Culture

(crédit photo: Flickr.com/hellolapomme)

Cour à distance

À chaque numéro, Quartier Libre offre la chance à un de ses journalistes d’écrire une nouvelle de 500 mots sur un thème imposé. Le thème de ce numéro est: séduction

Marilou aurait pu être son nom; elle est née ici. Debout dans sa chambre, sa valise ouverte sur le lit, elle se demande si elle devrait y mettre le t-shirt rose des Canadiens qu’elle tient dans sa main. Si elle aurait le droit de le porter, là-bas.

Elle ne s’appelle pas Annabelle, mais c’est tout comme. Sa peau lisse, sans défaut, trop jeune pour les rides ou l’acné – Annabelle ou Isabelle.

Décidée finalement à l’emporter, elle le plie soigneusement, puis, elle l’emballe, pour qu’on ne le trouve pas.

On aurait pu la prendre pour une Manon; elle aime le hockey, la compétition.

Ses amies le lui avaient offert après l’avoir vue tenir en échec la majorité des garçons de la classe lors d’un match de hockey cosom. C’est un souvenir, un trophée.

Mais la valise ne ferme pas bien, désormais trop pleine de vêtements et de chaussures, d’une brosse à cheveux, de petits riens. Comment choisir quoi retirer ? Peut-être pourrait-elle préparer une boîte, et se la faire envoyer par la poste ? Est-ce que c’est possible ? Combien ça coûterait ? Cher ? Sûrement. Ses parents auraient-ils les moyens de lui payer l’envoi ? Probablement pas.

À la réflexion, son nom aurait pu être Alice ; il était populaire 14 ans plus tôt, quand elle est née. Et puis, elle se prépare à une incursion dans un monde qui lui est étranger, presque d’une autre époque.

L’enfance de ses parents tient dans ce nom, et leur cœur n’en est jamais vraiment parti. Là-bas, elle rencontrera une famille dont on lui a raconté toutes les anecdotes, se conformera à une culture dont on s’est efforcé de lui inculquer les rudiments. Elle découvrira un pays à l’histoire longue et merveilleuse. Un des pays où est née la civilisation.

Si elle s’était appelée Hermione, tout le monde l’aurait reconnue; elle aime l’école et travaille fort pour avoir les meilleures notes de sa classe.

Pourtant, sa scolarité s’arrête aujourd’hui. Dans ce nouveau monde où on l’envoie, les épouses restent à la maison. Lui restera-t-il du temps pour étudier, après la naissance de son premier enfant? Au fond, elle le savait en commençant l’année : ce n’était qu’une question de temps. Malgré tout, elle s’est permis de rêver au diplôme, au bal, au cégep. Et ça fait tellement mal, ce soir. Tellement mal d’abandonner cet avenir derrière elle.

Quel est son nom? Tous ceux de son année le connaissent. Elle est discrète, mais son sourire lui attire plus d’amitiés qu’on pourrait le penser.

Elle ne souriait pas, cet après-midi quand elle a fait ses adieux à ses amies sous prétexte d’un voyage. Un voyage dont elle ne reviendra pas avant quatre ans, majeure et mariée. Dans son for intérieur, elle a pleuré l’amour de ce garçon, dont les petites attentions lui promettaient quelque chose de doux et de beau.

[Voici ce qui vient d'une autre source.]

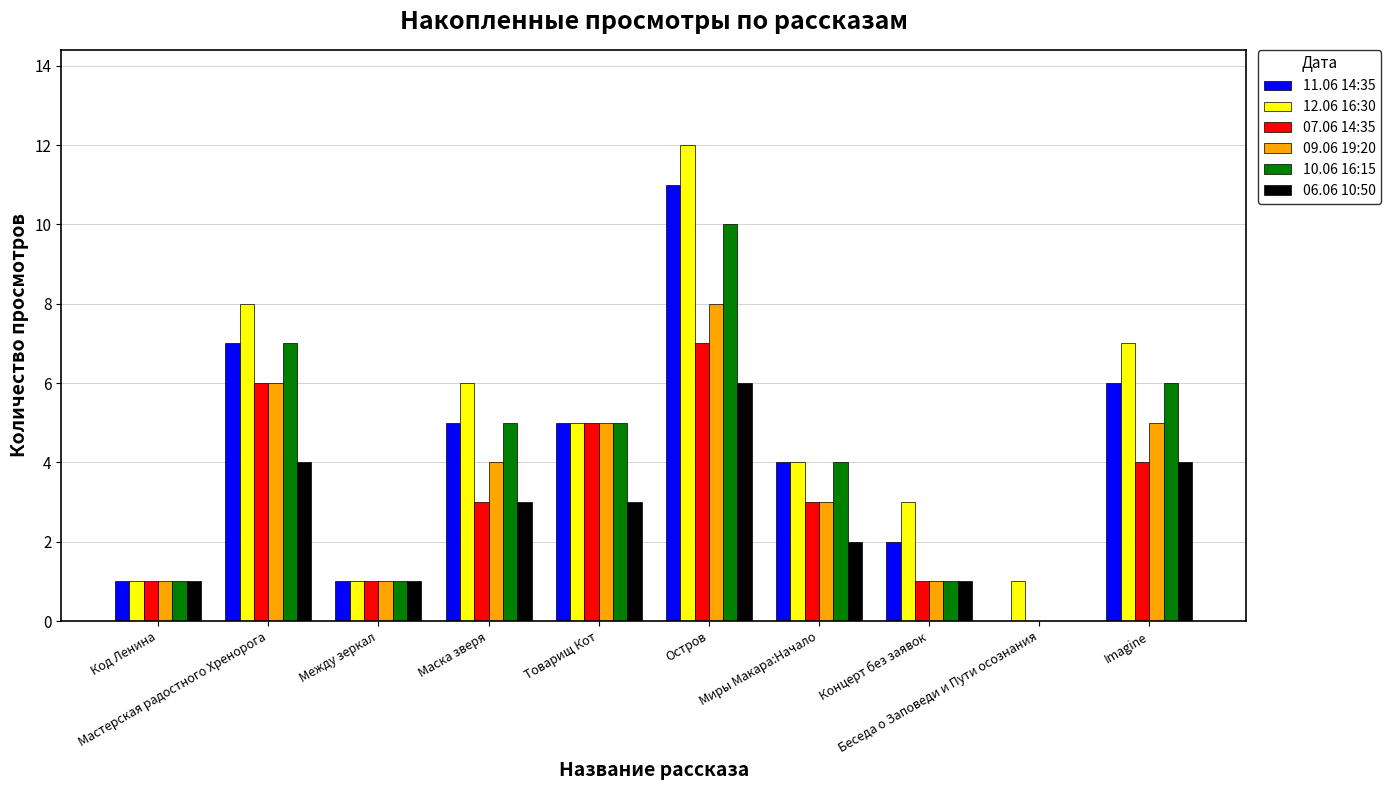

At which category is the sum across all series the highest?

Остров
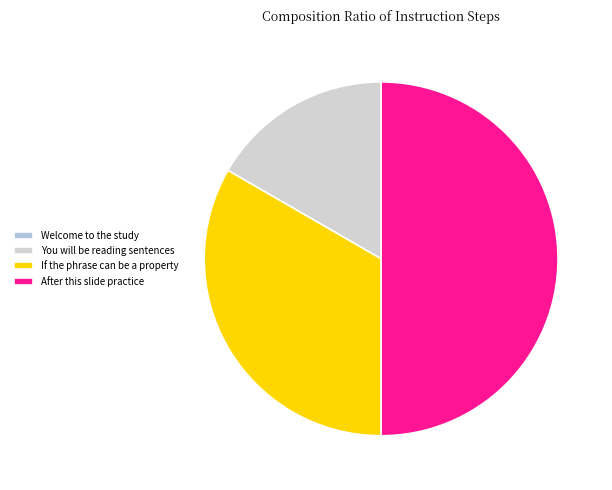

How many slices are in this pie chart?

4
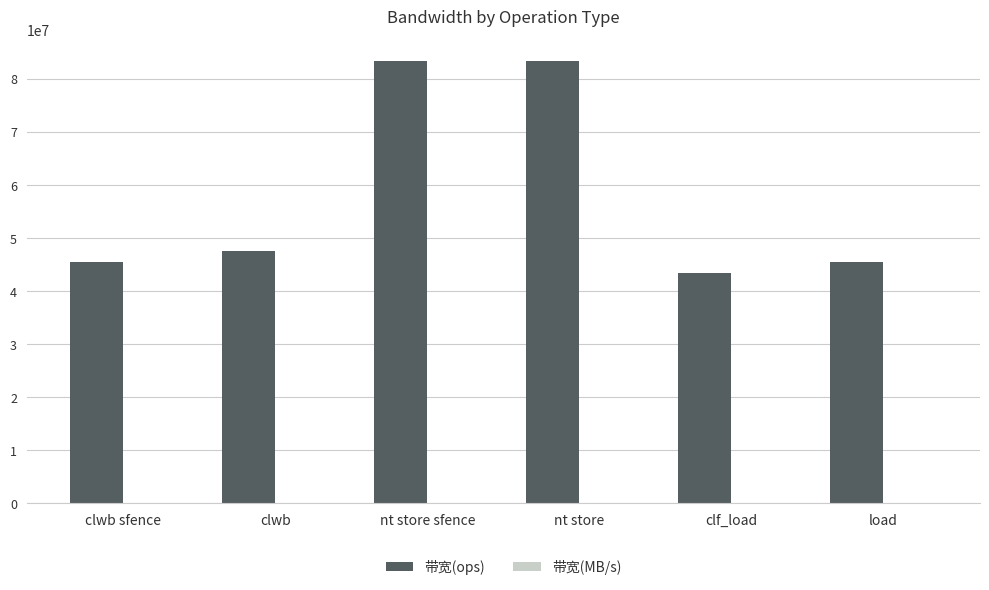

Which series has the largest total across all categories?

带宽(ops)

Son promis, lui, a fait la cour à ses parents. Il a parlé d’argent, de traditions et de famille. Ça a suffi. Les filles n’ont pas besoin d’être séduites – elles épousent qui on leur dit d’épouser, et pour l’amour, il y aura les enfants. Le mariage ne prétend d’ailleurs jamais à plus : un échange de service. Sa citoyenneté contre une vie de servitude et un avenir handicapé. Peut-être quelques instants de bonheur, si elle a de la chance.

Elle devrait s’appeler Iphigénie, mais son histoire à elle n’est pas une fiction. Et personne ne viendra la sauver.